### Activity
Make an exact copy of the records, and keep the pictures out of it.

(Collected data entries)
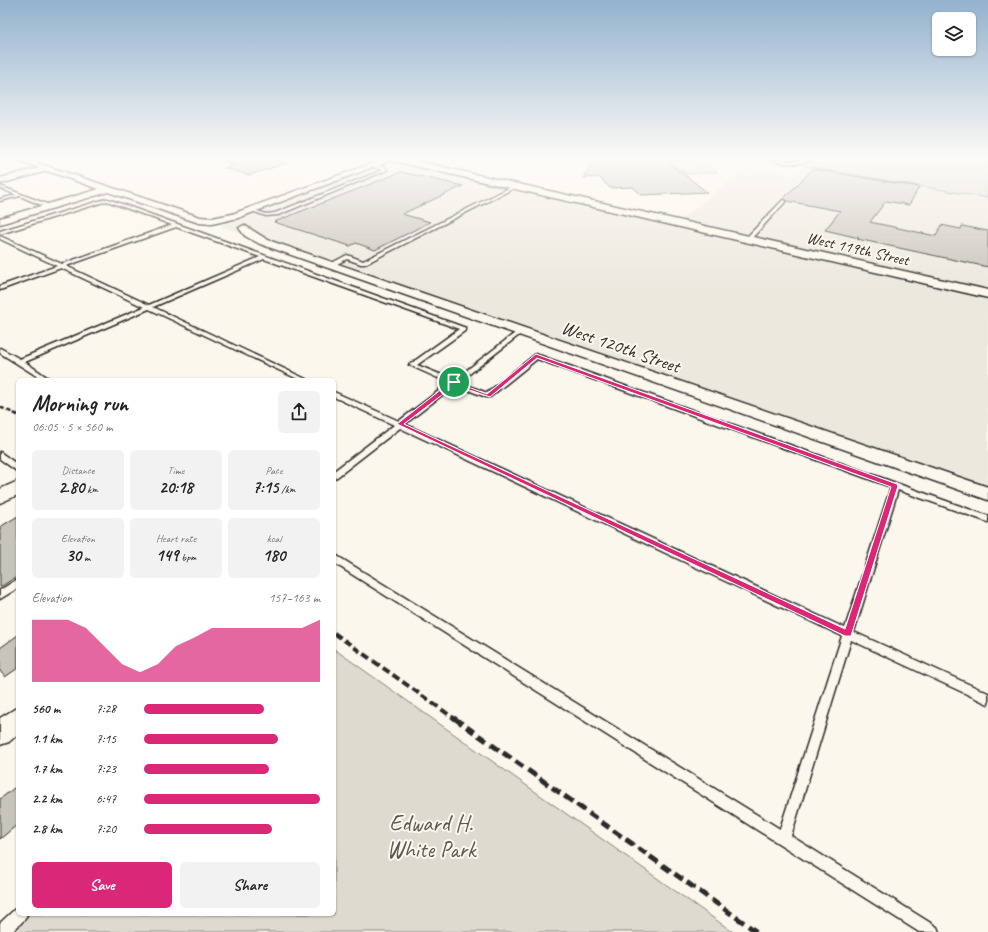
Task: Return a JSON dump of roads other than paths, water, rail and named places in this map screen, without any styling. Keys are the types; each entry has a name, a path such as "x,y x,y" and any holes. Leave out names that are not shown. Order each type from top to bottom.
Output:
{"street":[{"path":"0,221 65,201"},
{"path":"145,201 199,220 219,220 274,201"},
{"name":"West 119th Street","path":"584,201 988,294"},
{"name":"West 120th Street","path":"244,228 249,234 264,242 988,494"},
{"path":"0,497 16,488"},
{"path":"0,733 16,721"}],"lane":[{"path":"38,201 50,206"},
{"path":"0,233 102,201"},
{"path":"111,201 464,329 412,365 488,396 536,356 988,519"},
{"path":"251,210 266,215 276,214 307,201"},
{"path":"331,265 347,258 363,263 485,201"},
{"path":"748,239 784,201"},
{"path":"0,288 176,225"},
{"path":"0,237 301,378"},
{"path":"20,362 264,257"},
{"path":"336,473 521,331"},
{"path":"0,350 45,378"},
{"path":"336,395 988,700"},
{"path":"0,455 16,467"},
{"path":"783,839 895,486"},
{"path":"336,559 932,932"},
{"path":"0,595 16,584"},
{"path":"1,932 18,916"}],"railway":[{"path":"0,407 16,414"},
{"path":"336,634 455,719"},
{"path":"454,718 757,932"}],"park label":[{"name":"Edward H. White Park","path":"431,836"}]}
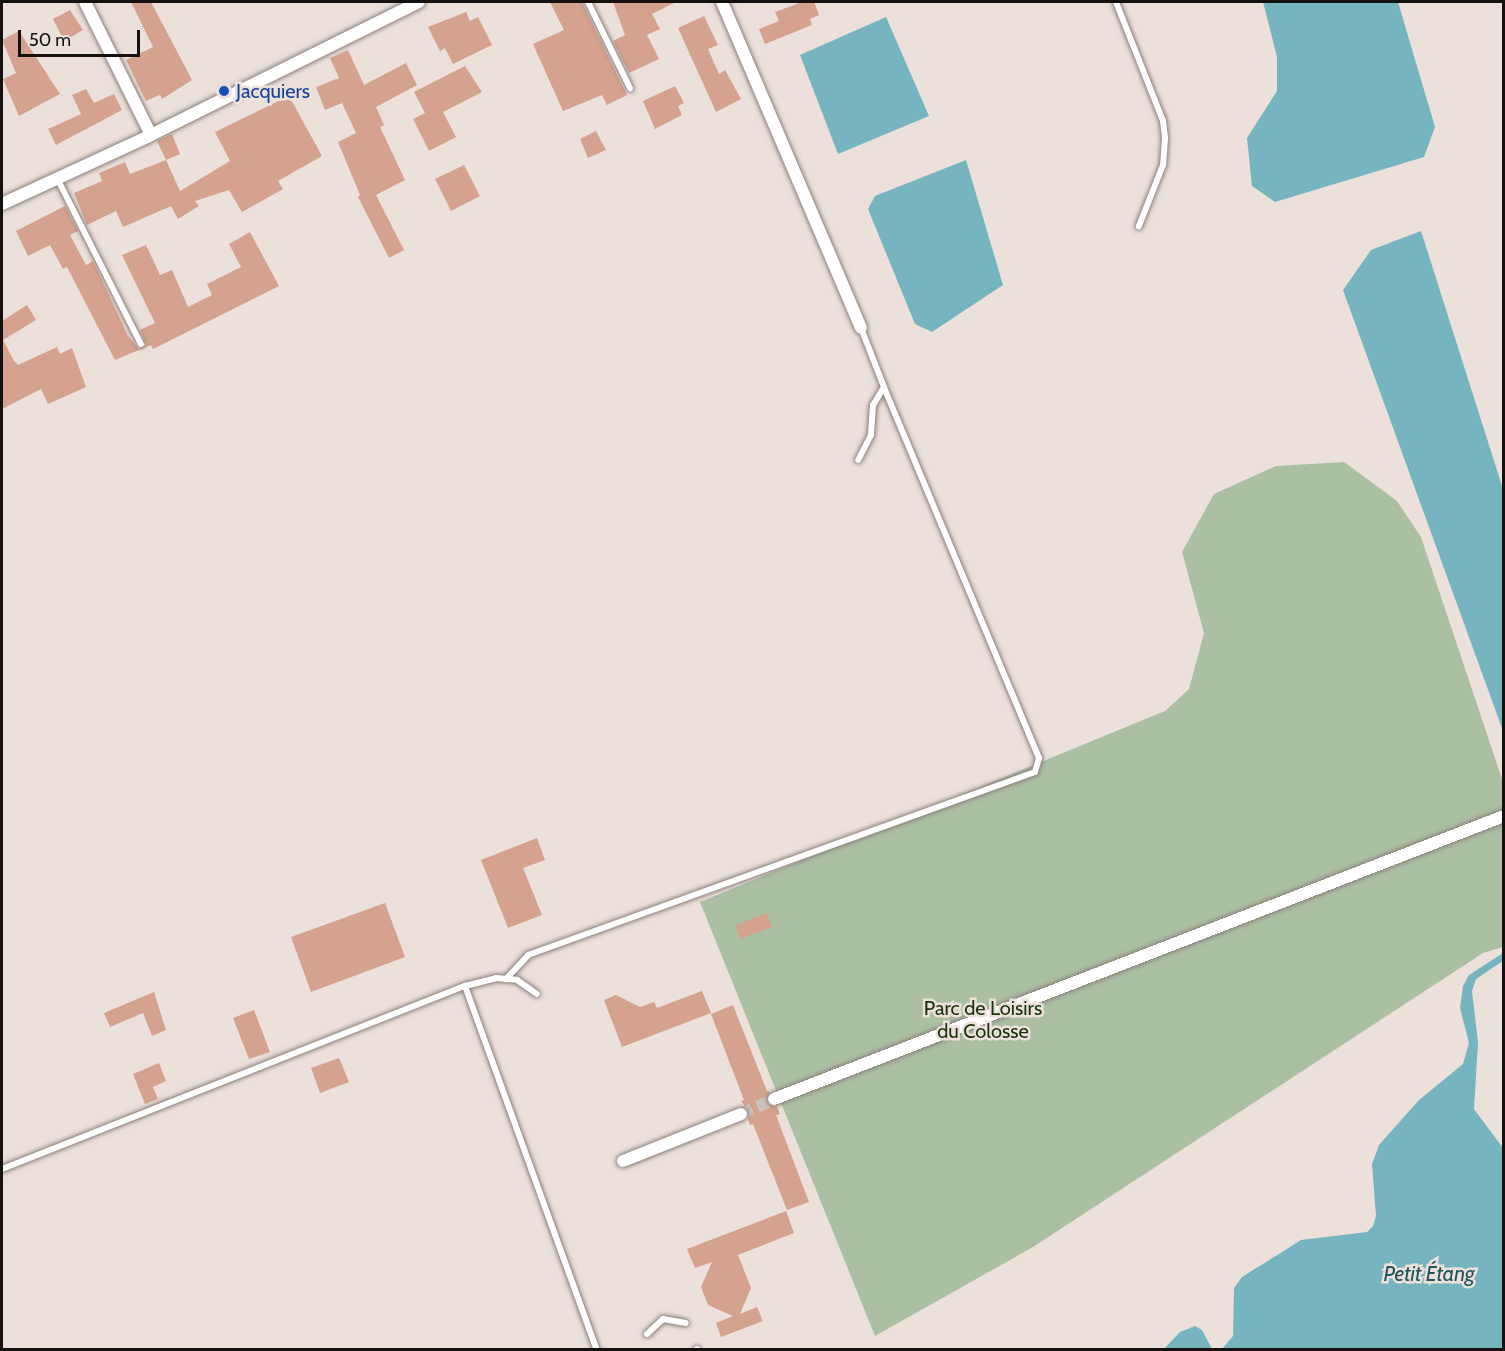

### Solution to the problem
Task: Return a JSON dump of roads other than paths, water, rail and named places in this map screen, without any styling. Keys are the types; each entry has a name, a path such as "x,y x,y" and any holes. Leave out names that are not shown. Order each type from top to bottom.
Output:
{"street":[{"path":"0,221 65,201"},
{"path":"145,201 199,220 219,220 274,201"},
{"name":"West 119th Street","path":"584,201 988,294"},
{"name":"West 120th Street","path":"244,228 249,234 264,242 988,494"},
{"path":"0,497 16,488"},
{"path":"0,733 16,721"}],"lane":[{"path":"38,201 50,206"},
{"path":"0,233 102,201"},
{"path":"111,201 464,329 412,365 488,396 536,356 988,519"},
{"path":"251,210 266,215 276,214 307,201"},
{"path":"331,265 347,258 363,263 485,201"},
{"path":"748,239 784,201"},
{"path":"0,288 176,225"},
{"path":"0,237 301,378"},
{"path":"20,362 264,257"},
{"path":"336,473 521,331"},
{"path":"0,350 45,378"},
{"path":"336,395 988,700"},
{"path":"0,455 16,467"},
{"path":"783,839 895,486"},
{"path":"336,559 932,932"},
{"path":"0,595 16,584"},
{"path":"1,932 18,916"}],"railway":[{"path":"0,407 16,414"},
{"path":"336,634 455,719"},
{"path":"454,718 757,932"}],"park label":[{"name":"Edward H. White Park","path":"431,836"}]}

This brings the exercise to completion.